John Bovill

Personal information
- Full name: John McKeown Bovill
- Date of birth: 21 March 1886
- Place of birth: Rutherglen, Scotland
- Date of death: 13 April 1954 (aged 68)
- Place of death: Rutherglen, Scotland
- Position: forward

Senior career*
- Years: Team / Apps / (Gls)
- –: Rutherglen Glencairn
- –: Petershill
- –: Strathclyde
- 1907–1908: Rangers / 2 / (0)
- 1908: Blackburn Rovers / 0 / (0)
- 1908–1911: Chesterfield Town / 18 / (3)
- 1911–1914: Liverpool / 27 / (7)
- 1914–1916: Linfield

= John Bovill =

Scottish footballer (1886–1954)

John McKeown Bovill (21 March 1886 – 13 April 1954) was a Scottish footballer who played as a forward.

Bovill started his professional career in Scotland with Rangers in December 1907, though he played for them only twice before he moved to England to play for Blackburn Rovers (no first team appearances) and then Chesterfield Town where he featured regularly. He stayed with the Spirites for two years in the Midland League after they lost their English Football League status, then was signed by Liverpool. Bovill made 29 appearances for the Anfield club, with 25 of those coming in the 1911–12 season.

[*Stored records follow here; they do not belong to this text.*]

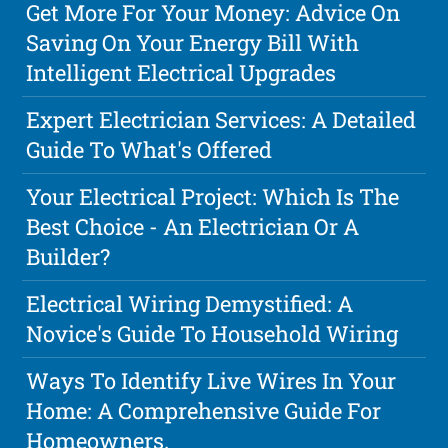
Get More For Your Money: Advice On
Saving On Your Energy Bill With
Intelligent Electrical Upgrades
Expert Electrician Services: A Detailed
Guide To What's Offered
Your Electrical Project: Which Is The
Best Choice - An Electrician Or A
Builder?
Electrical Wiring Demystified: A
Novice's Guide To Household Wiring
Ways To Identify Live Wires In Your
Home: A Comprehensive Guide For
Homeowners.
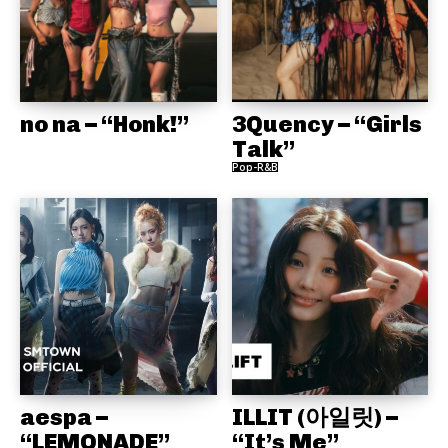
no na – “Honk!”
3Quency – “Girls
Talk”
Pop-R&B
aespa –
ILLIT (아일릿) –
“LEMONADE”
“It’s Me”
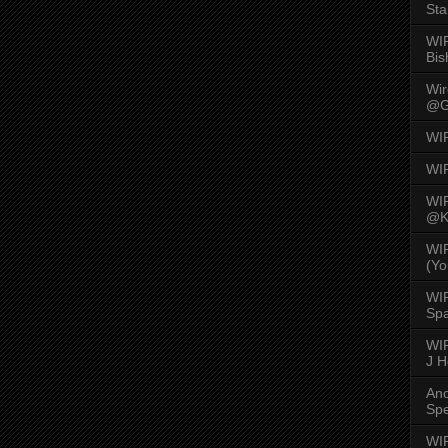
Sta
WI
Bis
Wi
@G
WI
WI
WI
@K
WI
(Yo
WI
Spa
WIR
J 
An
Spe
WIR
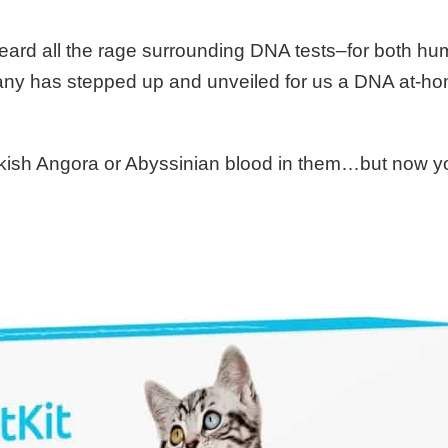
heard all the rage surrounding DNA tests–for both h
any has stepped up and unveiled for us a DNA at-ho
urkish Angora or Abyssinian blood in them…but now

He left Liverpool in May 1914 and then joined the army: he was stationed in Ireland with the Royal Irish Rifles and played for Linfield for two full seasons and part of a third, scoring the winning goal in the Irish Cup final of 1915 and winning the same trophy again a year later, as well as victories in the 1915–16 Belfast & District League and the 1916 Gold Cup. He left for the Western Front in December 1916 and was gassed in the trenches in 1917, but recovered and survived to the age of 68 living in his home town of Rutherglen.